* [Passage provided]
▶
# Advice on my website



## uncommonskills (Aug 14, 2010)

Hi everyone, 

I would like a critique of my website. I realize that some of the links are dead or empty and I am working on fixing that. Other than that, is the website easy to use, can you find what you want, and are there any suggestions for how I could do things differently. Any advice you all could offer would be greatly appreciated.

John


----------



## poultryprincess (Aug 9, 2002)

hee hee hee, perhaps you could give us your web-site address......I think it might help - LOL


----------



## uncommonskills (Aug 14, 2010)

Yes, I suppose that would help.

www.uncommonskills.com


----------



## Nomad (Dec 19, 2002)

I like it much better than the piece of junk my daughter is using. It is very easy to navigate which is important. We've had nothing but problems and now it's a Frankenstein of two different sitebuilders put together. We are looking for a new host, do you have a link to the place you got your site from? Thanks,

Nomad


----------



## seagullplayer (Nov 6, 2008)

Need to put it in your signature and start selling, it looks great to me.

Might add some detail to the opening page to catch the eye, something so people will know right away what your subject matter is. Maybe just a corn field or cows or...


----------



## Nomad (Dec 19, 2002)

Thanks for the information. Your site looks ready to publish, if all the links are ready to go. Does it have a feature where you can hide those links that aren't ready until they are finished?

Nomad


----------



## MoonRiver (Sep 2, 2007)

I wouldn't feel comfortable buying from the site. 


The text under Reasons to Shop from Us doesn't support header.
Too much text on home page and the text is all the same.
Can't tell if something is in stock so your shipping policy makes me uncomfortable.
Would not buy from a web site that only offers store credit for returns.

I make a lot of purchases online, but only from sites that I believe are secure, reliable, trustworthy, and will protect my information. I am leery of web sites created from templates because it indicates to me that the web site is being created on a shoe string budget and most likely doesn't have adequate security features in place.


----------



## poultryprincess (Aug 9, 2002)
◀
* [Provided material]
▶
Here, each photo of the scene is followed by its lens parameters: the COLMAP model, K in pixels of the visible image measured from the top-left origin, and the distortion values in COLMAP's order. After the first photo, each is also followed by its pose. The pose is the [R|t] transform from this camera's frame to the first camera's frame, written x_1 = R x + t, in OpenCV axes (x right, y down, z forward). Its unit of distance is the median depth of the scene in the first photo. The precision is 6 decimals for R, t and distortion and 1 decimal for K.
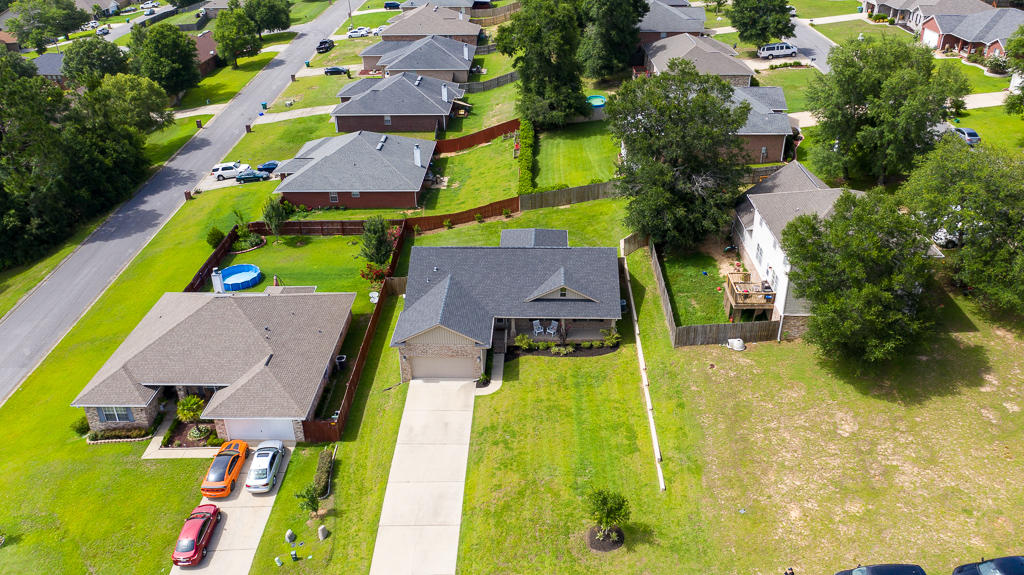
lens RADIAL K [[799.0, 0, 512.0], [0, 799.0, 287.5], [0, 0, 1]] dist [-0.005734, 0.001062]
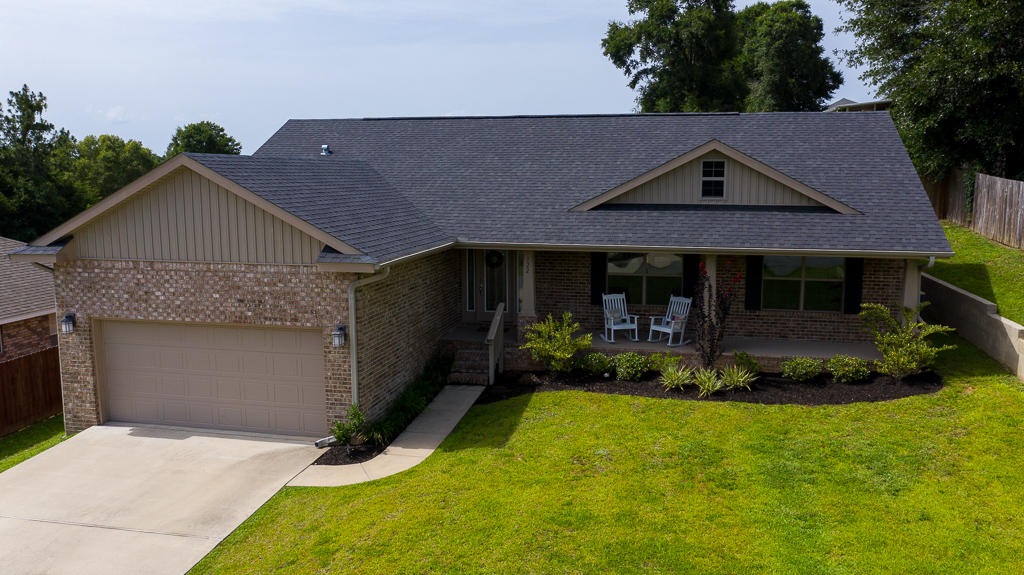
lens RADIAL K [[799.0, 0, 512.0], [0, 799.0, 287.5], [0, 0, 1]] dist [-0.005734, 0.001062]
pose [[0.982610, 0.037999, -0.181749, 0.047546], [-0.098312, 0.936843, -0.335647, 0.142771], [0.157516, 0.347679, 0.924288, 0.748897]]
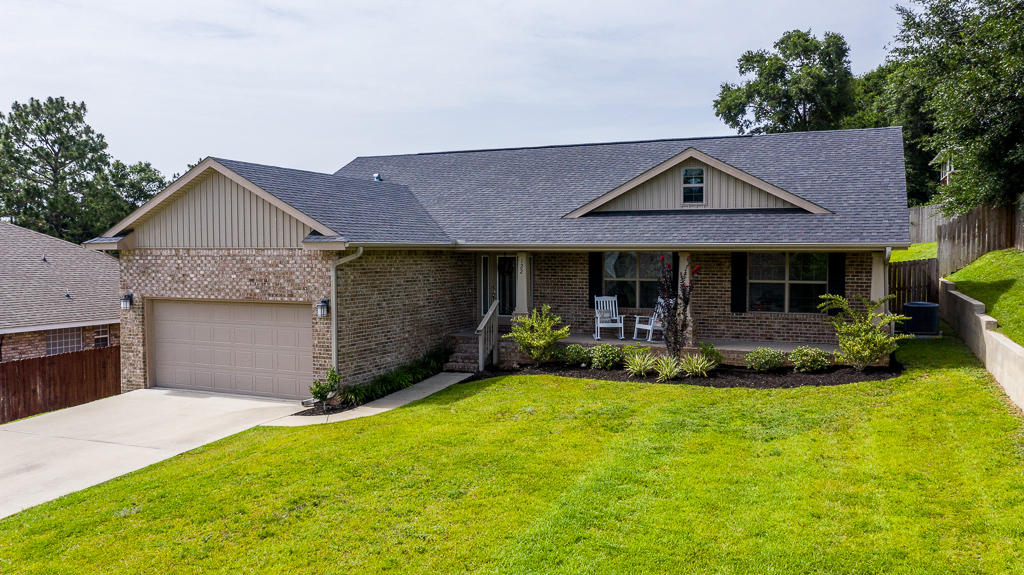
◀
* [Work instructions]
Reproduce the entire forum thread asking for advice on a website word for word. These lines come from a separate source.

* [Output of the exercise]
# Advice on my website



## uncommonskills (Aug 14, 2010)

Hi everyone, 

I would like a critique of my website. I realize that some of the links are dead or empty and I am working on fixing that. Other than that, is the website easy to use, can you find what you want, and are there any suggestions for how I could do things differently. Any advice you all could offer would be greatly appreciated.

John


----------



## poultryprincess (Aug 9, 2002)

hee hee hee, perhaps you could give us your web-site address......I think it might help - LOL


----------



## uncommonskills (Aug 14, 2010)

Yes, I suppose that would help.

www.uncommonskills.com


----------



## Nomad (Dec 19, 2002)

I like it much better than the piece of junk my daughter is using. It is very easy to navigate which is important. We've had nothing but problems and now it's a Frankenstein of two different sitebuilders put together. We are looking for a new host, do you have a link to the place you got your site from? Thanks,

Nomad


----------



## seagullplayer (Nov 6, 2008)

Need to put it in your signature and start selling, it looks great to me.

Might add some detail to the opening page to catch the eye, something so people will know right away what your subject matter is. Maybe just a corn field or cows or...


----------



## Nomad (Dec 19, 2002)

Thanks for the information. Your site looks ready to publish, if all the links are ready to go. Does it have a feature where you can hide those links that aren't ready until they are finished?

Nomad


----------



## MoonRiver (Sep 2, 2007)

I wouldn't feel comfortable buying from the site. 


The text under Reasons to Shop from Us doesn't support header.
Too much text on home page and the text is all the same.
Can't tell if something is in stock so your shipping policy makes me uncomfortable.
Would not buy from a web site that only offers store credit for returns.

I make a lot of purchases online, but only from sites that I believe are secure, reliable, trustworthy, and will protect my information. I am leery of web sites created from templates because it indicates to me that the web site is being created on a shoe string budget and most likely doesn't have adequate security features in place.


----------



## poultryprincess (Aug 9, 2002)